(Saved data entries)

**********

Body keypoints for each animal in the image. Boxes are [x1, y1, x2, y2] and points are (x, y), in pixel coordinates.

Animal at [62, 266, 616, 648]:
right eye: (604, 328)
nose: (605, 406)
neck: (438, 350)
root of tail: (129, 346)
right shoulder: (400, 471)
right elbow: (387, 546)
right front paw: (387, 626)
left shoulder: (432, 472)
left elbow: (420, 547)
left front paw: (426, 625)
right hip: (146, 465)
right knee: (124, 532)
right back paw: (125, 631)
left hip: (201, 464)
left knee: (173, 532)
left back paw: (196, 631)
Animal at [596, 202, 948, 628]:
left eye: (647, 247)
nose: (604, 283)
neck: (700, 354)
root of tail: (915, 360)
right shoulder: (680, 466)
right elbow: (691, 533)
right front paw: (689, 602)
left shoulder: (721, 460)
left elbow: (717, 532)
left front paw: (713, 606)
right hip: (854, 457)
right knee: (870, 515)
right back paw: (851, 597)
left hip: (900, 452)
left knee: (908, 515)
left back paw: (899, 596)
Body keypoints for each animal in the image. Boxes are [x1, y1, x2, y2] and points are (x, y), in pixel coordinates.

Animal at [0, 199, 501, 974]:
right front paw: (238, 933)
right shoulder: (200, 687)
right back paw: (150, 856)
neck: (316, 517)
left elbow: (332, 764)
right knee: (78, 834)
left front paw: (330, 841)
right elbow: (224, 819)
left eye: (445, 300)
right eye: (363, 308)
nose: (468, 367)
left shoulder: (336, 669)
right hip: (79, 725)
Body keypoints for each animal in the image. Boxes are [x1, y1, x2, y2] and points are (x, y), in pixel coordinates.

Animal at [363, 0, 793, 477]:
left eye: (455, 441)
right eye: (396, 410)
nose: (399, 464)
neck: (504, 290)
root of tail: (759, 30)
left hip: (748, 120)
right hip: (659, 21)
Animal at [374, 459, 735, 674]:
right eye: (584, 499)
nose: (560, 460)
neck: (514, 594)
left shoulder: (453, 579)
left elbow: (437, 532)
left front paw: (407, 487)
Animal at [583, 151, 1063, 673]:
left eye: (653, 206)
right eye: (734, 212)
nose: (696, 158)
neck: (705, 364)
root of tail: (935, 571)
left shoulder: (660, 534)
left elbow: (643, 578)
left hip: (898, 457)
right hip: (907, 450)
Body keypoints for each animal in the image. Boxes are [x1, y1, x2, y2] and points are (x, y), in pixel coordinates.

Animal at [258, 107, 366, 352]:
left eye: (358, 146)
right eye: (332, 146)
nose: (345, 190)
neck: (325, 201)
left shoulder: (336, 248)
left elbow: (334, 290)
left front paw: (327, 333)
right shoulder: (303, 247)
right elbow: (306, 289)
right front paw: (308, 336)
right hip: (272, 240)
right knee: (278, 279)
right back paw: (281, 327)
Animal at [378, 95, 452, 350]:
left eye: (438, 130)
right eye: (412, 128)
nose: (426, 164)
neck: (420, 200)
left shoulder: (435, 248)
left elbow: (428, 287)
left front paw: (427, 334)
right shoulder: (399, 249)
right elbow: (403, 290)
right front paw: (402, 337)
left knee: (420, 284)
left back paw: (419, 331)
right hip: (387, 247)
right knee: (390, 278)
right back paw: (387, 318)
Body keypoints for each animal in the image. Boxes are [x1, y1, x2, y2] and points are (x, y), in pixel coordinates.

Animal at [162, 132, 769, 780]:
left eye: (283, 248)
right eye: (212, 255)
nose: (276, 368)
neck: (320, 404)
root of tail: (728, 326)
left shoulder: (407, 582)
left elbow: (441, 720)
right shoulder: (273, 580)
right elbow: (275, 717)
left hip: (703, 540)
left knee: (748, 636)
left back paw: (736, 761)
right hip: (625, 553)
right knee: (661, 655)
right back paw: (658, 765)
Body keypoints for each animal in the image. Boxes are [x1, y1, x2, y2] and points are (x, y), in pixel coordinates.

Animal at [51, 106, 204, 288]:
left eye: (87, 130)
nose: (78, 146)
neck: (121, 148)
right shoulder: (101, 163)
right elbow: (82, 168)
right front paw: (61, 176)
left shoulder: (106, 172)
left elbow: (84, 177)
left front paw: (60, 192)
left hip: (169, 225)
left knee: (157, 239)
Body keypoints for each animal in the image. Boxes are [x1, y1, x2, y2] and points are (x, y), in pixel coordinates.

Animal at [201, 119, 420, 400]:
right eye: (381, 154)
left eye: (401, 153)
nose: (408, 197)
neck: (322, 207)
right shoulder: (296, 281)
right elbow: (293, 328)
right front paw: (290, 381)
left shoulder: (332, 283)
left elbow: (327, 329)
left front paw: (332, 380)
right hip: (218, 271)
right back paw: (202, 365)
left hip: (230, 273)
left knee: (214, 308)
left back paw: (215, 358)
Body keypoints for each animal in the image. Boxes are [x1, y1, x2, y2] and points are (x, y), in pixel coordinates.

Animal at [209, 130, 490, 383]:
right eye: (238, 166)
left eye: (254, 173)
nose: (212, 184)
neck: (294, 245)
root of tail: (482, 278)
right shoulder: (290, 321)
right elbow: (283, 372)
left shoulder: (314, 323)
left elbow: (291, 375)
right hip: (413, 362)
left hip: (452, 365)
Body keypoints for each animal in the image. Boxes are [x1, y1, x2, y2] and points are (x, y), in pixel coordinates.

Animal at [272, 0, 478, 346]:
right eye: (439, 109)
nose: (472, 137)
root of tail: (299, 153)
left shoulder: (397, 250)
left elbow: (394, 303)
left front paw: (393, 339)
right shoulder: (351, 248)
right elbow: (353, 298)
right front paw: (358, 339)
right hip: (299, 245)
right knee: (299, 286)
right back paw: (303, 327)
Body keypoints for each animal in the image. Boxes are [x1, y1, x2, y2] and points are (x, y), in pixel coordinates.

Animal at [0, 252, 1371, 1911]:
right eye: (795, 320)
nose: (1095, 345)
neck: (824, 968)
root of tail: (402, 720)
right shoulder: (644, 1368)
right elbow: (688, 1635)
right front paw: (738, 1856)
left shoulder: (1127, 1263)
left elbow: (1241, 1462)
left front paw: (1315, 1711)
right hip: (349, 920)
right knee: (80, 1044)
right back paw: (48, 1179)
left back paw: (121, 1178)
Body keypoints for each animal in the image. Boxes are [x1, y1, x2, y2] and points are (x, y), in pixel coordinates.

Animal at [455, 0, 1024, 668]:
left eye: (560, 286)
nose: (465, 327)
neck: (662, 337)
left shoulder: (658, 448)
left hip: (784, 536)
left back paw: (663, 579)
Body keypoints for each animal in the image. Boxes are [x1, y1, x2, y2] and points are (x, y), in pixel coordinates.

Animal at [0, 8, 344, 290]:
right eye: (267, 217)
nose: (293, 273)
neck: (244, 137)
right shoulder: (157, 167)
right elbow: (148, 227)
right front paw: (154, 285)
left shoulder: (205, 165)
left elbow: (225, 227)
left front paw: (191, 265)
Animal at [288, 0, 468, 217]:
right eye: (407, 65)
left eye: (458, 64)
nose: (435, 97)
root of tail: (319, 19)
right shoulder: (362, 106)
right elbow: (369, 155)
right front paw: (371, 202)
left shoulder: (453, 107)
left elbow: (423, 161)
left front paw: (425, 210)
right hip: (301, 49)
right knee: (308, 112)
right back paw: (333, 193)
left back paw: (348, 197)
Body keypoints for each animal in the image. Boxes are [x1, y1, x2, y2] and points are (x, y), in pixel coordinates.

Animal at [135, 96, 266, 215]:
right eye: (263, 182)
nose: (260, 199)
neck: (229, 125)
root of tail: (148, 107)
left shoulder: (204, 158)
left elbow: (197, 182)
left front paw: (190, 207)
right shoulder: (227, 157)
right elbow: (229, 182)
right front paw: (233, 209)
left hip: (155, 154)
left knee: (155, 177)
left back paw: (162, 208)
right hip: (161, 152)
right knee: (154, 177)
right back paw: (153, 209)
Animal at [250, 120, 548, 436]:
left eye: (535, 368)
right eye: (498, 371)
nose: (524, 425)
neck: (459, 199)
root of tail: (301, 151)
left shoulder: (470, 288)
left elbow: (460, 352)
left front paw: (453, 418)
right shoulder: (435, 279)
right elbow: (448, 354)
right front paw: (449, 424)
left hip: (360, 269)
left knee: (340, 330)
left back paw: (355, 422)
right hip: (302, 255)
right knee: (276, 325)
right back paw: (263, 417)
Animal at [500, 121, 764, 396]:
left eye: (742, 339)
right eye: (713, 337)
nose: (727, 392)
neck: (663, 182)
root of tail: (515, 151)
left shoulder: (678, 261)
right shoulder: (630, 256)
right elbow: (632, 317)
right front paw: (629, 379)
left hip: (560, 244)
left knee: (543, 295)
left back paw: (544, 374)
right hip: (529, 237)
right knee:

**********

Repeat the entries above verbatim, but only from the line that has "nose: (399, 464)" down to the line that has "left elbow: (84, 177)", inclusive.

nose: (399, 464)
neck: (504, 290)
root of tail: (759, 30)
left hip: (748, 120)
right hip: (659, 21)
Animal at [374, 459, 735, 674]:
right eye: (584, 499)
nose: (560, 460)
neck: (514, 594)
left shoulder: (453, 579)
left elbow: (437, 532)
left front paw: (407, 487)
Animal at [583, 151, 1063, 673]:
left eye: (653, 206)
right eye: (734, 212)
nose: (696, 158)
neck: (705, 364)
root of tail: (935, 571)
left shoulder: (660, 534)
left elbow: (643, 578)
left hip: (898, 457)
right hip: (907, 450)
Body keypoints for each animal in the image. Boxes are [x1, y1, x2, y2] and points are (x, y), in pixel coordinates.

Animal at [258, 107, 366, 352]:
left eye: (358, 146)
right eye: (332, 146)
nose: (345, 190)
neck: (325, 201)
left shoulder: (336, 248)
left elbow: (334, 290)
left front paw: (327, 333)
right shoulder: (303, 247)
right elbow: (306, 289)
right front paw: (308, 336)
right hip: (272, 240)
right knee: (278, 279)
right back paw: (281, 327)
Animal at [378, 95, 452, 350]:
left eye: (438, 130)
right eye: (412, 128)
nose: (426, 164)
neck: (420, 200)
left shoulder: (435, 248)
left elbow: (428, 287)
left front paw: (427, 334)
right shoulder: (399, 249)
right elbow: (403, 290)
right front paw: (402, 337)
left knee: (420, 284)
left back paw: (419, 331)
right hip: (387, 247)
right knee: (390, 278)
right back paw: (387, 318)
Body keypoints for each animal in the image. Boxes are [x1, y1, x2, y2] and points are (x, y), in pixel coordinates.

Animal at [162, 132, 769, 780]:
left eye: (283, 248)
right eye: (212, 255)
nose: (276, 368)
neck: (320, 404)
root of tail: (728, 326)
left shoulder: (407, 582)
left elbow: (441, 720)
right shoulder: (273, 580)
right elbow: (275, 717)
left hip: (703, 540)
left knee: (748, 636)
left back paw: (736, 761)
right hip: (625, 553)
right knee: (661, 655)
right back paw: (658, 765)
Body keypoints for each animal in the image. Boxes are [x1, y1, x2, y2] and points are (x, y), in pixel coordinates.

Animal at [51, 106, 204, 288]:
left eye: (87, 130)
nose: (78, 146)
neck: (121, 148)
right shoulder: (101, 163)
right elbow: (82, 168)
right front paw: (61, 176)
left shoulder: (106, 172)
left elbow: (84, 177)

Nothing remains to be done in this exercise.